WRITTEN TASK 1 –
From the entries below, copy the lines between the one holding "green arrow at (319, 29): rotated" and the one holding "yellow hexagon at", inclusive, leaving out the picture lines.

# # #

Chaotic Dynamical Systems

Recap

Definition of a map

A function ($f$) whose domain (input) space and range (output) space is the same will be called as a map. Mathematically it is represented as $f: X \rightarrow X$.

Definition of orbit

Let $x$ be a point and let $f$ be a map. The orbit of $x$ under $f$ is the set of points $\{x, f(x), f^{2}(x), \ldots \}$. The starting point $x$ for the orbit is the initial value of the orbit. A point $p$ is a fixed point of the map if $f(p) = p$.

In the case of $g(x) = 2x(1 -x)$, if $x = 0.5$ then $g(0.5) = 2* 0.5 (1 -0.5) = 0.5$ similarly $g(0) = 0$. Therefore $x = 0$ and $x = 0.5$ are the fixed points.

Another name for orbit of $x$ under map $f$ is trajectory of $x$ under the map $f$. Trajectory is denoted as follows:

$x_0 \rightarrow x_1 \rightarrow x_2 \rightarrow x_3 \cdots x_n$ where $x_n = f(x_{n-1})$, $n$ represents the number of iterations.

Cobweb Plot

Cobweb plot is a graphical representation of the trajectory of $x$ under the map $f$. Cobweb plot helps to identify whether the fixed points are attracting or repelling.

To find the Fixed Points analytically

Let us take the logistic model $x_{n} = f(x_{n-1})= 2x_{n-1}(1 - x_{n-1})$. Fixed points are those points where $2x_{n-1}^{\ast}(1 - x_{n-1}^{\ast}) = x_{n-1}^{\ast}$.

On simplifying,

$x_{n-1}^{\ast} - 2x_{n-1}^{\ast 2} = 0$.

$x_{n-1}^{\ast} = 0 , x_{n-1}^{\ast} = \frac{1}{2}$ are the fixed points.

To find the Fixed Points graphically

Step 1: Plot the map $f(x_{n-1}) = 2 x_{n-1} (1 - x_{n-1})$ with respect to $x_{n-1}$ where $x_{n-1} \in [0,1]$ and $f(x_{n-1}) \in [0, 1]$.

Step 2: Plot $y = x_{n-1}$ in the same graph, the points where $y =x_{n-1}$ and $f(x_{n-1}) = 2x_{n-1}(1-x_{n-1})$ intersects are called the fixed points. Mathematically, this intersection is at $y = f(x_{n-1})$, it can also be written as $x_{n-1} = 2x_{n-1}(1 - x_{n-1})$.

# # #

WRITTEN TASK 2 –
In the passage on chaotic dynamical systems, what does a cobweb plot help to identify?

# # #

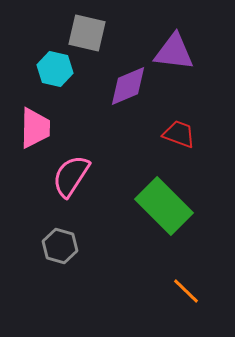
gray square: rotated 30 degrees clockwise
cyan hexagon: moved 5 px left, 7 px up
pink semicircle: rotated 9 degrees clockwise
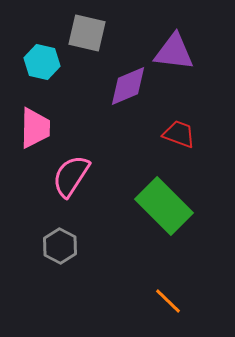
cyan hexagon: moved 13 px left, 7 px up
gray hexagon: rotated 12 degrees clockwise
orange line: moved 18 px left, 10 px down
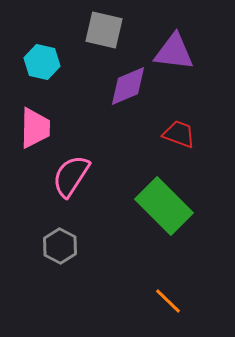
gray square: moved 17 px right, 3 px up
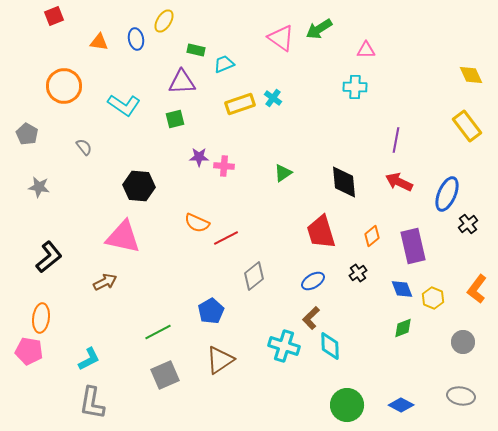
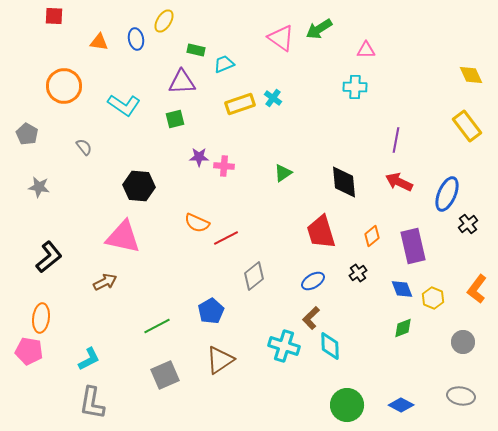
red square at (54, 16): rotated 24 degrees clockwise
green line at (158, 332): moved 1 px left, 6 px up
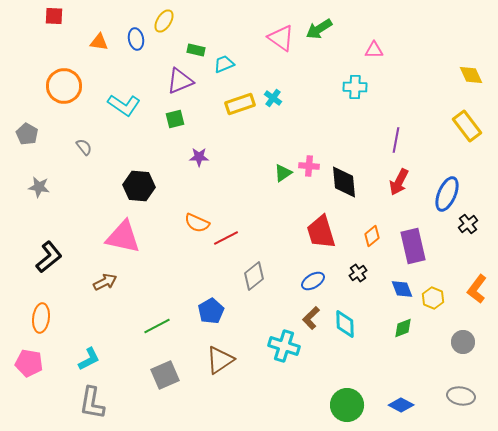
pink triangle at (366, 50): moved 8 px right
purple triangle at (182, 82): moved 2 px left, 1 px up; rotated 20 degrees counterclockwise
pink cross at (224, 166): moved 85 px right
red arrow at (399, 182): rotated 88 degrees counterclockwise
cyan diamond at (330, 346): moved 15 px right, 22 px up
pink pentagon at (29, 351): moved 12 px down
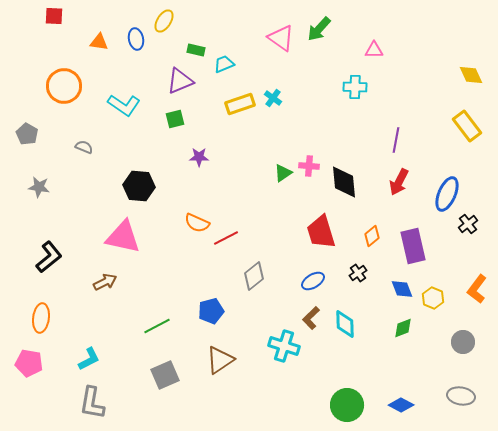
green arrow at (319, 29): rotated 16 degrees counterclockwise
gray semicircle at (84, 147): rotated 30 degrees counterclockwise
blue pentagon at (211, 311): rotated 15 degrees clockwise
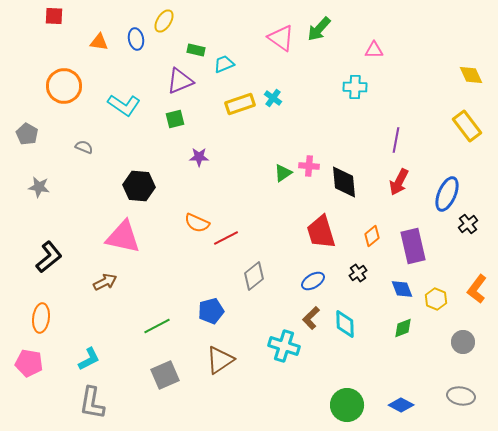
yellow hexagon at (433, 298): moved 3 px right, 1 px down
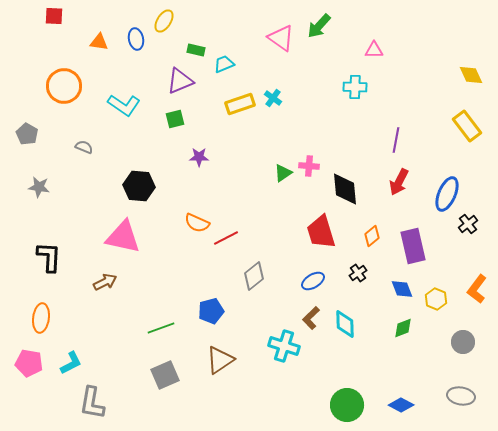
green arrow at (319, 29): moved 3 px up
black diamond at (344, 182): moved 1 px right, 7 px down
black L-shape at (49, 257): rotated 48 degrees counterclockwise
green line at (157, 326): moved 4 px right, 2 px down; rotated 8 degrees clockwise
cyan L-shape at (89, 359): moved 18 px left, 4 px down
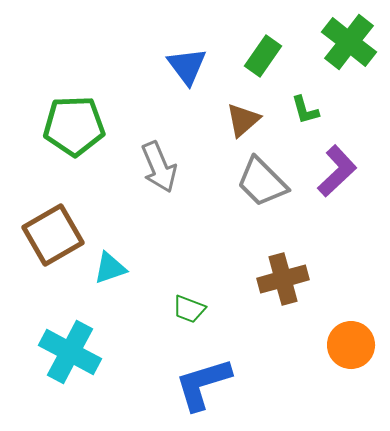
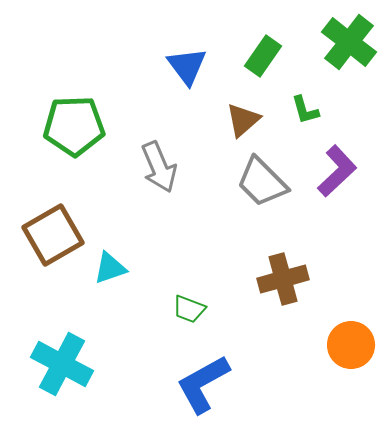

# # #

FULL SOLUTION 1 –
green arrow at (319, 29): rotated 16 degrees counterclockwise
gray semicircle at (84, 147): rotated 30 degrees counterclockwise
blue pentagon at (211, 311): rotated 15 degrees clockwise
yellow hexagon at (433, 298): moved 3 px right, 1 px down

FULL SOLUTION 2 –
Whether the fixed points are attracting or repelling.